[Problem details]
Check each line of the listing below for the string "Deployment", then copy every line that has it.

[Material for this exercise]

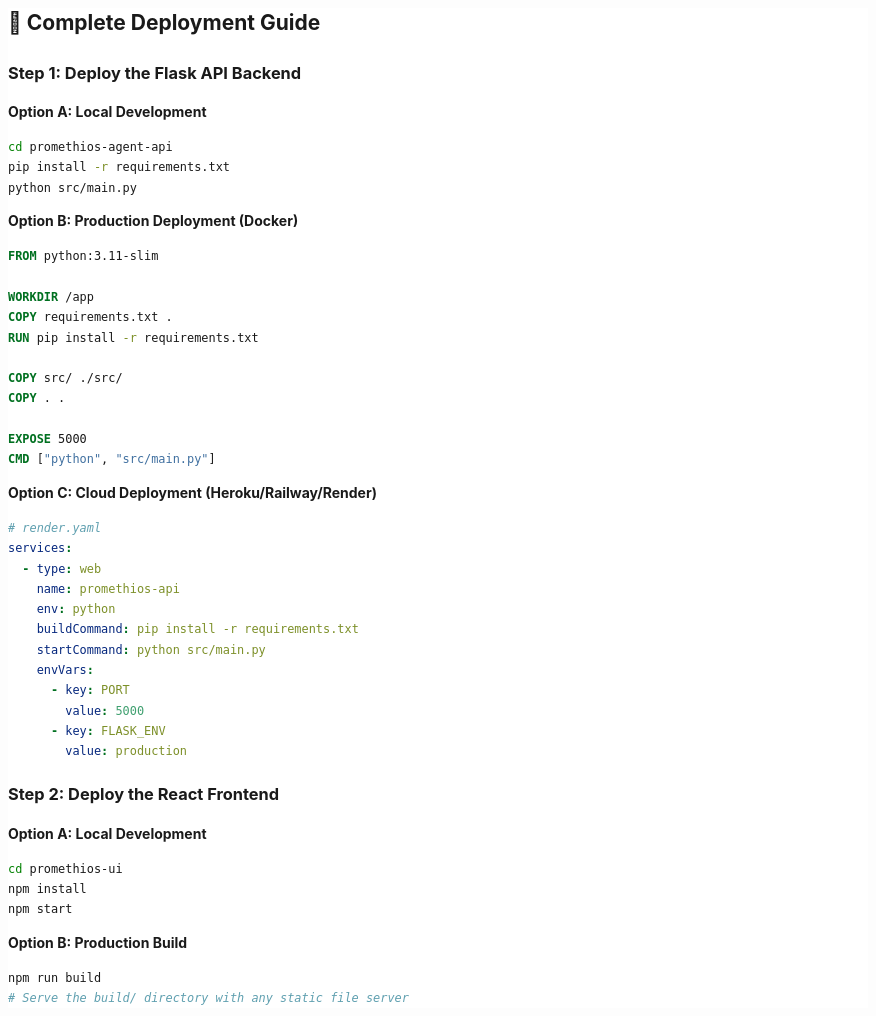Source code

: ## 🚀 Complete Deployment Guide

### Step 1: Deploy the Flask API Backend

**Option A: Local Development**
```bash
cd promethios-agent-api
pip install -r requirements.txt
python src/main.py
```

**Option B: Production Deployment (Docker)**
```dockerfile
FROM python:3.11-slim

WORKDIR /app
COPY requirements.txt .
RUN pip install -r requirements.txt

COPY src/ ./src/
COPY . .

EXPOSE 5000
CMD ["python", "src/main.py"]
```

**Option C: Cloud Deployment (Heroku/Railway/Render)**
```yaml
# render.yaml
services:
  - type: web
    name: promethios-api
    env: python
    buildCommand: pip install -r requirements.txt
    startCommand: python src/main.py
    envVars:
      - key: PORT
        value: 5000
      - key: FLASK_ENV
        value: production
```

### Step 2: Deploy the React Frontend

**Option A: Local Development**
```bash
cd promethios-ui
npm install
npm start
```

**Option B: Production Build**
```bash
npm run build
# Serve the build/ directory with any static file server
```
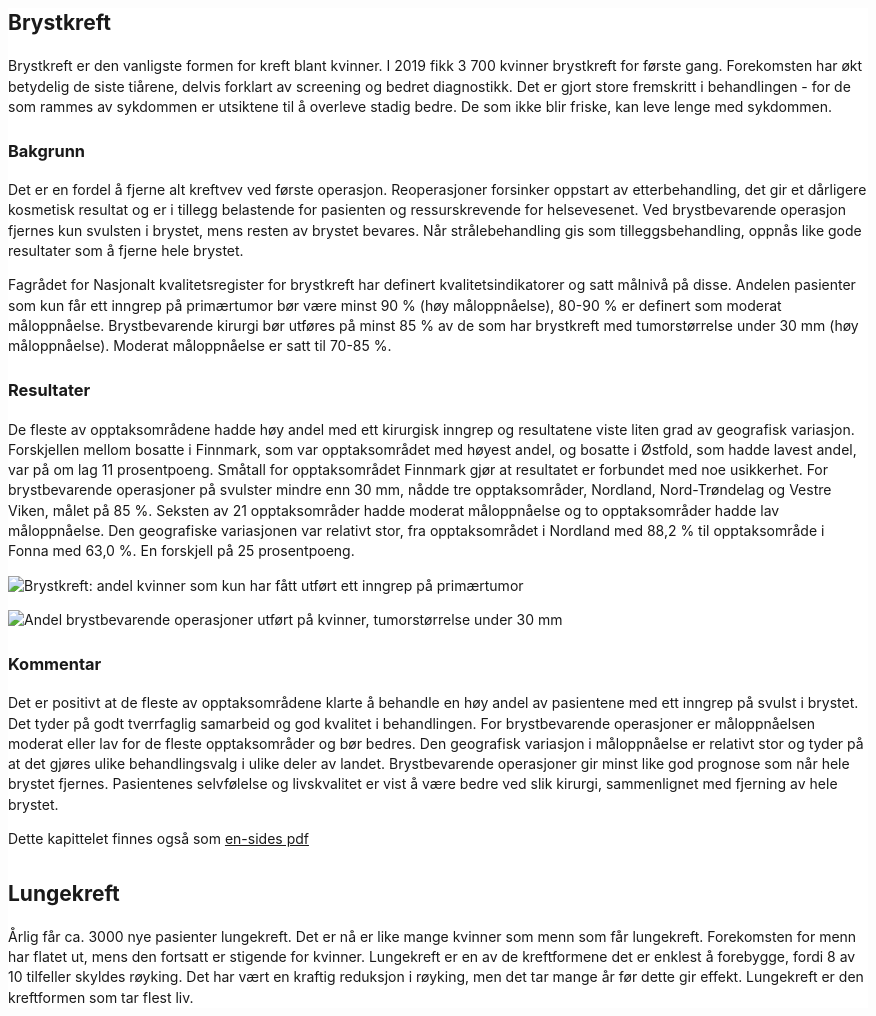 ## Brystkreft

Brystkreft er den vanligste formen for kreft blant kvinner. I 2019 fikk 3 700 kvinner brystkreft for første gang. Forekomsten har økt betydelig de siste tiårene, delvis forklart av screening og bedret diagnostikk. Det er gjort store fremskritt i behandlingen - for de som rammes av sykdommen er utsiktene til å overleve stadig bedre. De som ikke blir friske, kan leve lenge med sykdommen.

### Bakgrunn

Det er en fordel å fjerne alt kreftvev ved første operasjon. Reoperasjoner forsinker oppstart av etterbehandling, det gir et dårligere kosmetisk resultat og er i tillegg belastende for pasienten og ressurskrevende for helsevesenet. Ved brystbevarende operasjon fjernes kun svulsten i brystet, mens resten av brystet bevares. Når strålebehandling gis som tilleggsbehandling, oppnås like gode resultater som å fjerne hele brystet.

Fagrådet for Nasjonalt kvalitetsregister for brystkreft har definert kvalitetsindikatorer og satt målnivå på disse. Andelen pasienter som kun får ett inngrep på primærtumor bør være minst 90 % (høy måloppnåelse), 80-90 % er definert som moderat måloppnåelse. Brystbevarende kirurgi bør utføres på minst 85 % av de som har brystkreft med tumorstørrelse under 30 mm (høy måloppnåelse). Moderat måloppnåelse er satt til 70-85 %.

### Resultater

De fleste av opptaksområdene hadde høy andel med ett kirurgisk inngrep og resultatene viste liten grad av geografisk variasjon. Forskjellen mellom bosatte i Finnmark, som var opptaksområdet med høyest andel, og bosatte i Østfold, som hadde lavest andel, var på om lag 11 prosentpoeng. Småtall for opptaksområdet Finnmark gjør at resultatet er forbundet med noe usikkerhet. For brystbevarende operasjoner på svulster mindre enn 30 mm, nådde tre opptaksområder, Nordland, Nord-Trøndelag og Vestre Viken, målet på 85 %. Seksten av 21 opptaksområder hadde moderat måloppnåelse og to opptaksområder hadde lav måloppnåelse. Den geografiske variasjonen var relativt stor, fra opptaksområdet i Nordland med 88,2 % til opptaksområde i Fonna med 63,0 %. En forskjell på 25 prosentpoeng.

![Brystkreft: andel kvinner som kun har fått utført ett inngrep på primærtumor](/helseatlas/img/no/kvalitet/kvalitet_brystkreft_1.png "Andel kvinner, 19-99 år, som kun har fått utført ett inngrep på primærtumor, fordelt på opptaksområder, for perioden 2017-2019.")

![Andel brystbevarende operasjoner utført på kvinner, tumorstørrelse under 30 mm](/helseatlas/img/no/kvalitet/kvalitet_brystkreft_2.png "Andel brystbevarende operasjoner utført på kvinner, 19-99 år, tumorstørrelse under 30 mm, fordelt på opptaksområder, for perioden 2017-2019.")

### Kommentar

Det er positivt at de fleste av opptaksområdene klarte å behandle en høy andel av pasientene med ett inngrep på svulst i brystet. Det tyder på godt tverrfaglig samarbeid og god kvalitet i behandlingen. For brystbevarende operasjoner er måloppnåelsen moderat eller lav for de fleste opptaksområder og bør bedres. Den geografisk variasjon i måloppnåelse er relativt stor og tyder på at det gjøres ulike behandlingsvalg i ulike deler av landet. Brystbevarende operasjoner gir minst like god prognose som når hele brystet fjernes. Pasientenes selvfølelse og livskvalitet er vist å være bedre ved slik kirurgi, sammenlignet med fjerning av hele brystet.

Dette kapittelet finnes også som [en-sides pdf](/helseatlas/files/kvalitet_brystkreft.pdf)

## Lungekreft

Årlig får ca. 3000 nye pasienter lungekreft. Det er nå er like mange kvinner som menn som får lungekreft. Forekomsten for menn har flatet ut, mens den fortsatt er stigende for kvinner. Lungekreft er en av de kreftformene det er enklest å forebygge, fordi 8 av 10 tilfeller skyldes røyking. Det har vært en kraftig reduksjon i røyking, men det tar mange år før dette gir effekt. Lungekreft er den kreftformen som tar flest liv.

[Task answer]
: ## 🚀 Complete Deployment Guide
**Option B: Production Deployment (Docker)**
**Option C: Cloud Deployment (Heroku/Railway/Render)**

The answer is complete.